Restored OKD cluster not starting

I run my OKD cluster on a set of VMs in VMware ESXi. My backups consist of shutting down all VMs and then copying them somewhere else – so full shutdown and backup.

The cluster setup was done using the steps outlined in OKD 4.5 small cluster on ESX.

This has worked well and I have been able to restart the OKD cluster after a full restore with no issue. But now the cluster doesn’t start, OKD web console doesn’t work and when I monitor the VMs and ESX host the CPU, RAM, Disk and Network resources are all really low.

I struggled a long time to figure out how to start up what is essentiallya really old VM backup set. I finally got it figured, I think, but this is on the basis of the steps, order and timing I have outlined below.

So I am now starting up a full backup set that was backed up on 13/1/2021 and today is the 14/3/2021.

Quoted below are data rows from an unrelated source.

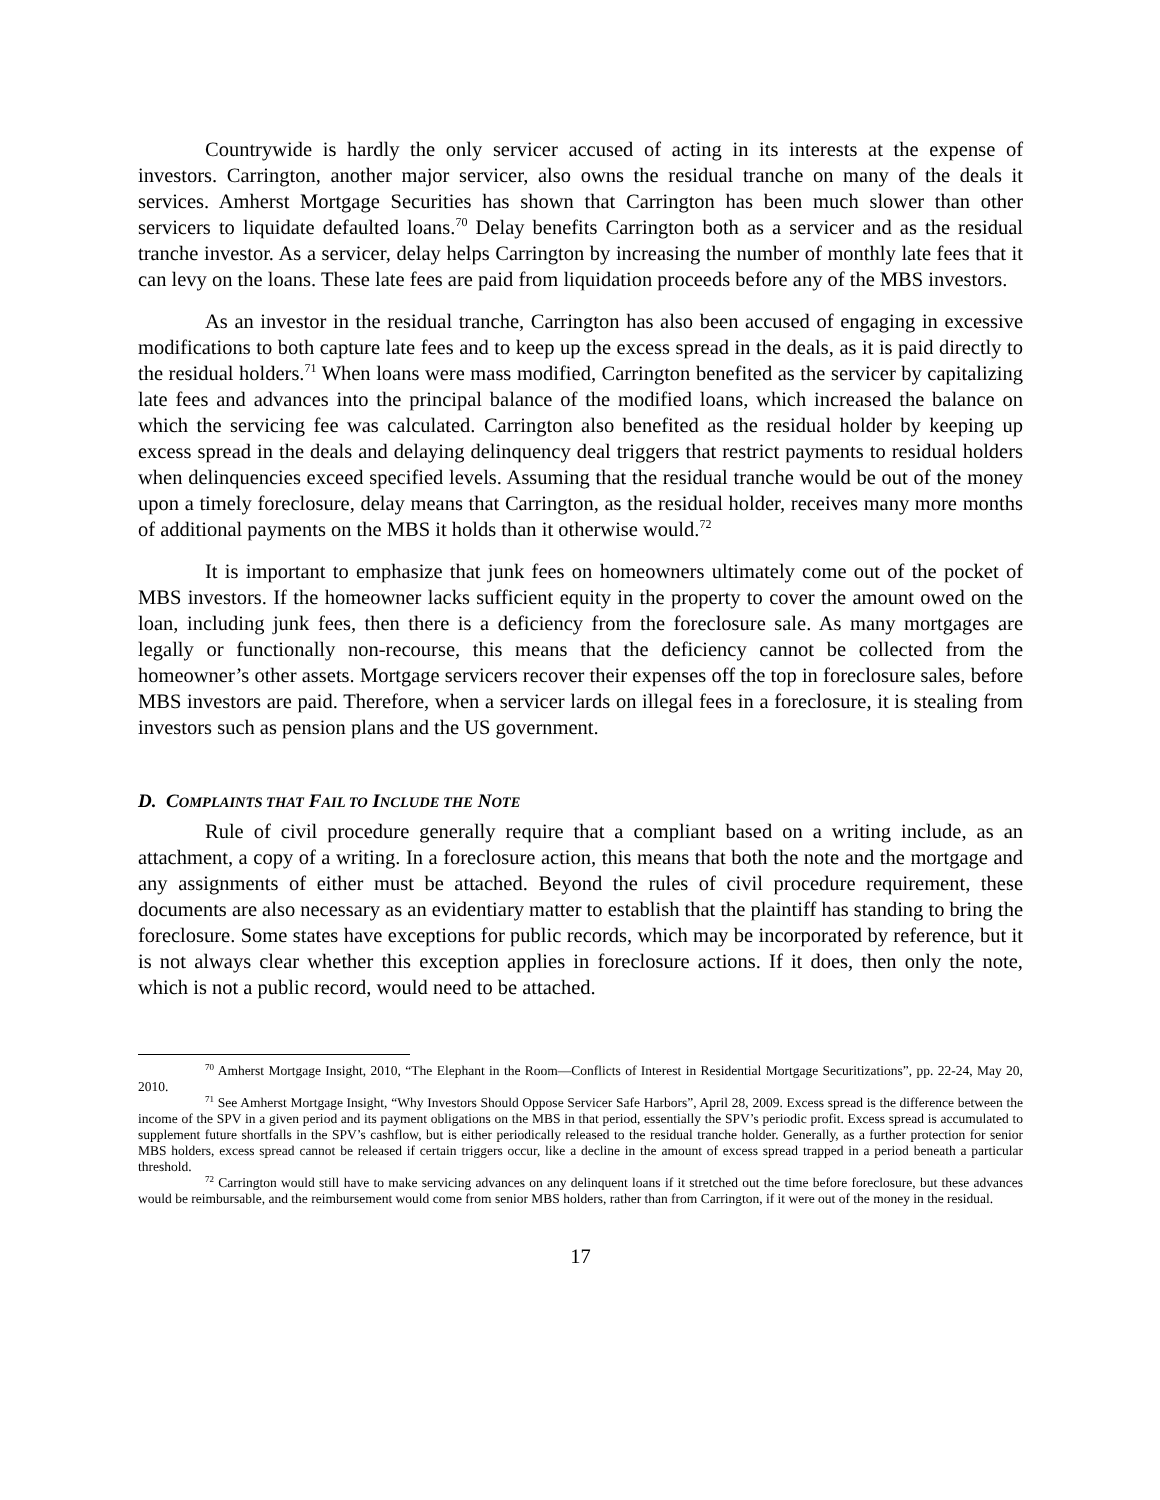Countrywide is hardly the only servicer accused of acting in its interests at the expense of investors. Carrington, another major servicer, also owns the residual tranche on many of the deals it services. Amherst Mortgage Securities has shown that Carrington has been much slower than other servicers to liquidate defaulted loans.<sup>70</sup> Delay benefits Carrington both as a servicer and as the residual tranche investor. As a servicer, delay helps Carrington by increasing the number of monthly late fees that it can levy on the loans. These late fees are paid from liquidation proceeds before any of the MBS investors.
As an investor in the residual tranche, Carrington has also been accused of engaging in excessive modifications to both capture late fees and to keep up the excess spread in the deals, as it is paid directly to the residual holders.<sup>71</sup> When loans were mass modified, Carrington benefited as the servicer by capitalizing late fees and advances into the principal balance of the modified loans, which increased the balance on which the servicing fee was calculated. Carrington also benefited as the residual holder by keeping up excess spread in the deals and delaying delinquency deal triggers that restrict payments to residual holders when delinquencies exceed specified levels. Assuming that the residual tranche would be out of the money upon a timely foreclosure, delay means that Carrington, as the residual holder, receives many more months of additional payments on the MBS it holds than it otherwise would.<sup>72</sup>
It is important to emphasize that junk fees on homeowners ultimately come out of the pocket of MBS investors. If the homeowner lacks sufficient equity in the property to cover the amount owed on the loan, including junk fees, then there is a deficiency from the foreclosure sale. As many mortgages are legally or functionally non-recourse, this means that the deficiency cannot be collected from the homeowner’s other assets. Mortgage servicers recover their expenses off the top in foreclosure sales, before MBS investors are paid. Therefore, when a servicer lards on illegal fees in a foreclosure, it is stealing from investors such as pension plans and the US government.
D. COMPLAINTS THAT FAIL TO INCLUDE THE NOTE
Rule of civil procedure generally require that a compliant based on a writing include, as an attachment, a copy of a writing. In a foreclosure action, this means that both the note and the mortgage and any assignments of either must be attached. Beyond the rules of civil procedure requirement, these documents are also necessary as an evidentiary matter to establish that the plaintiff has standing to bring the foreclosure. Some states have exceptions for public records, which may be incorporated by reference, but it is not always clear whether this exception applies in foreclosure actions. If it does, then only the note, which is not a public record, would need to be attached.
<sup>70</sup> Amherst Mortgage Insight, 2010, “The Elephant in the Room—Conflicts of Interest in Residential Mortgage Securitizations”, pp. 22-24, May 20, 2010.
<sup>71</sup> See Amherst Mortgage Insight, “Why Investors Should Oppose Servicer Safe Harbors”, April 28, 2009. Excess spread is the difference between the income of the SPV in a given period and its payment obligations on the MBS in that period, essentially the SPV’s periodic profit. Excess spread is accumulated to supplement future shortfalls in the SPV’s cashflow, but is either periodically released to the residual tranche holder. Generally, as a further protection for senior MBS holders, excess spread cannot be released if certain triggers occur, like a decline in the amount of excess spread trapped in a period beneath a particular threshold.
<sup>72</sup> Carrington would still have to make servicing advances on any delinquent loans if it stretched out the time before foreclosure, but these advances would be reimbursable, and the reimbursement would come from senior MBS holders, rather than from Carrington, if it were out of the money in the residual.
17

I have two ESXi servers, “HP3” has the services and control-plane nodes and “Lenovo5” has the computer/worker node.

Failed restore

To demonstrate the problem I started the services node and the control pane node. These two nodes are both on the “HP3” ESX server. The below is the memory and CPU usage for 24 minutes after I started these nodes. As you can see there was very little activity. I started the nodes at 19:14:

When you try to login you just get:

Prechecks

Before starting check that the date and time are correct on all ESX servers so the initial time for the VMs will all be more or less in sync with each other prior to NTP kicking in.

Services node

To begin with only start the services node as this doesn’t actually start OKD and is important as it needs to provide NTP, DNS and Proxy services.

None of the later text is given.